Faithful Burau-like representations of some rank two Garside groups and torus knot groups

TL;DR

This paper introduces a method to produce faithful matrix representations of certain Garside groups, including torus knot groups, generalizing the Burau representation and enabling explicit recovery of group elements.

Contribution

The authors develop a new approach to construct faithful representations of Garside groups G(n,m), extending the Burau representation to a broader class of groups and linking to complex braid groups.

Findings

Constructed explicit faithful representations for G(n,m) groups

Generalized Burau representation for torus knot groups

Embedded some complex braid groups into their Hecke algebras

Abstract

We give a method to produce faithful representations of the groups $G(n,m)=\langle X, Y \ \vert \ X^m = Y^n \rangle$ in $\mathrm{GL}_2(\mathbb{C}[t^{\pm 1}, q^{\pm 1}])$. These groups are Garside groups and the Garside normal forms of elements of the corresponding monoid can be explicitly recovered from the matrices, in the spirit of Krammer's proof of the linearity of Artin's braid groups.
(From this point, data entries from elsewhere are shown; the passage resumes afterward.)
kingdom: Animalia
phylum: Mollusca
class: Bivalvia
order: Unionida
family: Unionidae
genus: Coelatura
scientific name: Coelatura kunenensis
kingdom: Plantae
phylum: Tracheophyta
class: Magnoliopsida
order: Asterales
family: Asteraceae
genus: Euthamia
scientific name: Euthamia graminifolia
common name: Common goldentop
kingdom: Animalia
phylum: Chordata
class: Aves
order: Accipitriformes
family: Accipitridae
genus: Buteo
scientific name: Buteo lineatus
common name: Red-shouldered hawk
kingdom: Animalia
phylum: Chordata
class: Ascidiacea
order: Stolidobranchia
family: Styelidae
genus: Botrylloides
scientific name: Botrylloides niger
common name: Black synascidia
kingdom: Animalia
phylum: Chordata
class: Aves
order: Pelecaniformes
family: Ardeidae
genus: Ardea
We use this method to construct several explicit faithful representations of the above groups, among which a representation which generalizes the reduced Burau representation of $B_3 \cong G(2,3)$ to a large family of groups of the form $G(n,m)$ with $n$, $m$ coprime (which are torus knot groups). Like the Burau representation, this representation specializes to a representation of a reflection-like quotient that we previously introduced, called \textit{$2$-toric reflection group}. As a byproduct we get a "Burau representation" for some exceptional complex braid groups, which also shows that the latter embed into their Hecke algebra.